→ GIVEN TEXT
* * * * *

[ 
https://issues.apache.org/jira/browse/GEODE-8131?page=com.atlassian.jira.plugin.system.issuetabpanels:comment-tabpanel&focusedCommentId=17124342#comment-17124342
 ] 

Bruce J Schuchardt commented on GEODE-8131:
-------------------------------------------

There's been no recent change that caused this problem.  It's a very long 
standing problem with the Alerting service that it can block the thread that's 
trying to log a serious message and prevent that thread from moving forward.  
The alert appender needs to hand the alert off to another thread that does the 
actual messaging.  If that other thread gets blocked, the fix for this problem 
shouldn't cause any other threads to block.  For instance, if there's a queue 
that the alerts are put in then that queue should just start throwing away 
alerts if it gets full.

> alert service hangs, blocking cache operations
> ----------------------------------------------
>
>                 Key: GEODE-8131
>                 URL: https://issues.apache.org/jira/browse/GEODE-8131
>             Project: Geode
>          Issue Type: Bug
>          Components: logging
>            Reporter: Bruce J Schuchardt
>            Assignee: Bruce J Schuchardt
>            Priority: Major
>              Labels: GeodeOperationAPI
>
> This v1.8 TcpConduit reader thread was blocked in a production system.  It 
> had experienced a deserialization error and was trying to log the exception.  
> A Manager was present in the cluster and had registered as an alert listener. 
>  Another thread was blocked sending something on the shared/unordered 
> connection that this alert should be sent on.  This persisted for over 6 
> hours and we never saw the serialization exception in the log file.  
> Consequently we had to recommend setting the alert level to None and have 
> them run into the serialization problem again.

* * * * *

→ MATERIAL SUPPLIED
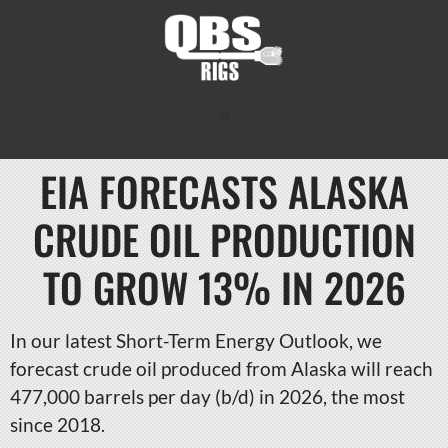
EIA FORECASTS ALASKA
CRUDE OIL PRODUCTION
TO GROW 13% IN 2026
In our latest Short-Term Energy Outlook, we
forecast crude oil produced from Alaska will reach
477,000 barrels per day (b/d) in 2026, the most
since 2018.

* * * * *

→ PROBLEM DETAILS
In the comment on the Geode alert service issue, what should happen to alerts when the queue holding them gets full?

→ ANSWER TO THE EXERCISE
The queue should start throwing away alerts.